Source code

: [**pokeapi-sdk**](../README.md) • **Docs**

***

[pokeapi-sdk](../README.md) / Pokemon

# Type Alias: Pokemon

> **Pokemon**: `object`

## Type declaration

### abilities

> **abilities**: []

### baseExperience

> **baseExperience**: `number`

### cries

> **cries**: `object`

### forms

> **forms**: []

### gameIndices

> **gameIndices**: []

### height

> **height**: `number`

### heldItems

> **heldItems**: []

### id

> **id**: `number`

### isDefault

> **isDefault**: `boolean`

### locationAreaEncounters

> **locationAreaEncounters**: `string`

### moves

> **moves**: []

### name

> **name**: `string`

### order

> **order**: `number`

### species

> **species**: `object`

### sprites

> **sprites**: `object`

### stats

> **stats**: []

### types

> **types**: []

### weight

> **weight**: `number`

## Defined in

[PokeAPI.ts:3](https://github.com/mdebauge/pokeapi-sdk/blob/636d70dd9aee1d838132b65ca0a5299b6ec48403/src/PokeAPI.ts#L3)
* * * *
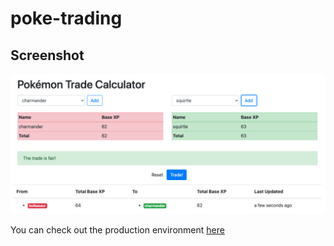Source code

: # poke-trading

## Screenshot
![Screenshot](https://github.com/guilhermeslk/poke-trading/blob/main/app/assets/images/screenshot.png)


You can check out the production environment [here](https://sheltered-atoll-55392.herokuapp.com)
* * * *
Switch each "string" to "text" in the stretch from the line containing "### isDefault" through the line containing "## Defined in", and return only those lines with everything else unchanged.

### isDefault

> **isDefault**: `boolean`

### locationAreaEncounters

> **locationAreaEncounters**: `text`

### moves

> **moves**: []

### name

> **name**: `text`

### order

> **order**: `number`

### species

> **species**: `object`

### sprites

> **sprites**: `object`

### stats

> **stats**: []

### types

> **types**: []

### weight

> **weight**: `number`

## Defined in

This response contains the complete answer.